For the past couple of days, I've been taking my breakfast with a bunch of hidden folks. I hear them, sometimes, sneakily creeping behind hay bales and shuffling up tree trunks. Some zip themselves inside tents, while others chase butterflies in the tall grass. Some of them aren't folks at all—there are snakes here, spiders and tortoises and, every so often, monsters.

Hidden Folks is a new game for iOS, also available on Steam and Apple TV (with Android to follow), which takes the Where's Waldo principle of discovering needles in haystacks (sometimes fairly literally), presenting sprawling black and white screens populated by all manner of busy life. You prod at it with your finger, on iOS at least—I've had my iPad beside me as I've noshed down my muesli—ticking off a set number of "targets" per stage. Get enough, and you can proceed to the next screen of highly detailed and delightfully drawn fauna and flora.
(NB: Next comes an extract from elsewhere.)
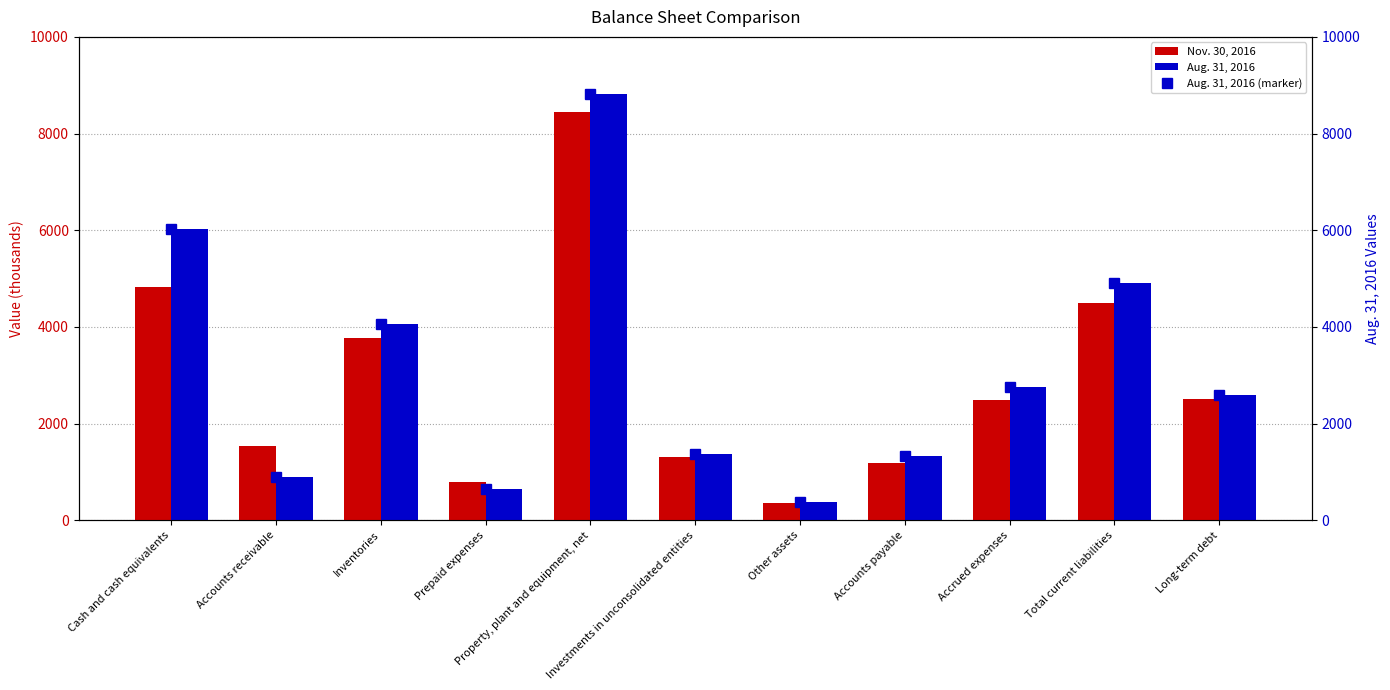

At Accounts payable, list the series in order from smallest to largest.

Nov. 30, 2016, Aug. 31, 2016, Aug. 31, 2016 (marker)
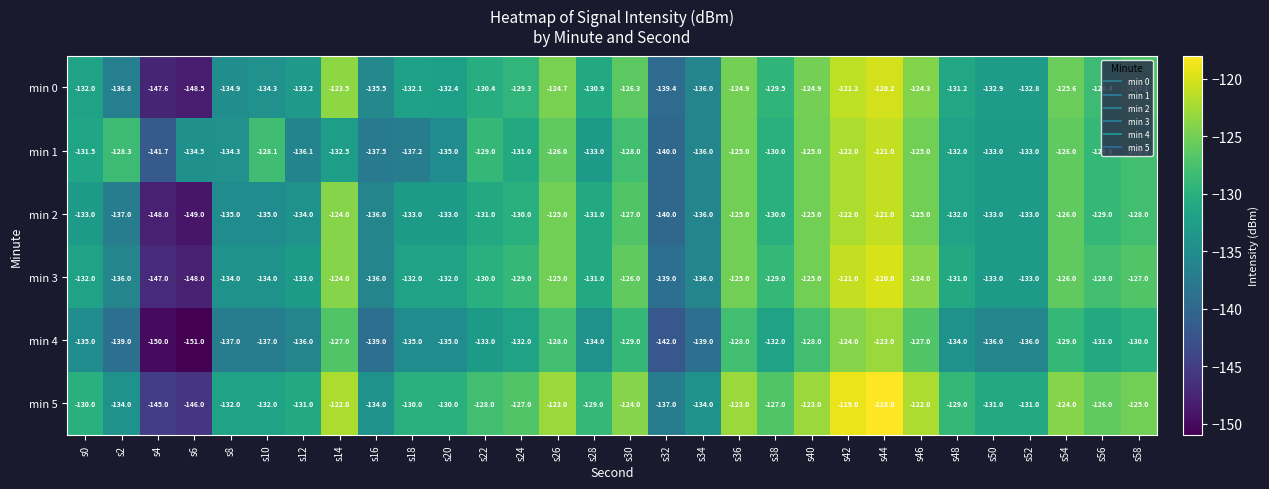

At which label is min 3 closest to -134?

s8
What sets this game apart from other find-all-this-hidden-stuff puzzlers is its handcrafted feel. Made by a pair of Dutchmen, Adriaan de Jongh and Sylvain Tegroeg, every piece of art in Hidden Folks is drawn on paper (by Tegroeg) before being scanned in and layered (by de Jongh), so as to create multiple layers of animation in each screen.

Above: 'Hidden Folks' release trailer


More impressively—and, perhaps, annoyingly, if the cuteness of it doesn't click with you—every noise in the game is made by the two developers, from the rush of the wind as you swipe from one side of the area to the other, through a host of animal and mechanical sounds and the dripping and flowing of water. There are bloops and plops and hisses and gulps, and it's all just a bit aww. (But it's a Pingu-like aww, which I know will drive some people right up the wall.)

Many touches will trigger a reaction of some kind—tap a camper van and its door will swing open; poke at an "X" marking a spot and you'll dig into it, revealing who knows what. A crocodile might spit out its lunch if you tickle its back, something that's really not recommended IRL. Plenty of what moves, shakes, rumbles and trickles in every does nothing to progress the game, but that's not the point; it's just fun to mess about, to see what will get a reaction.

'Hidden Folks' screenshots courtesy of Adriaan de Jongh.

A rope swing, sure, obviously—it swings, with the branch above creaking like only a branch voiced by a young Dutchman can. Sticking your forefinger into the opening of a rabbit hole might usually result in a nibble at best, a lost digit at worst; but here, it'll flush out the furry critters, and you'll want to keep your eyes out for the black one. He's on the list.

There's no scoring, no against-the-clock pressure to contend with. Hidden Folks is just a lovely little plaything, something to have beside you as you're doing something else, like scoffing a bowl of cereal, as much as it is a crossword-replacing coffee-break pursuit. It has no deeper meaning. It tells no real story. It's just nice, you know? And that's all you need, when you need it.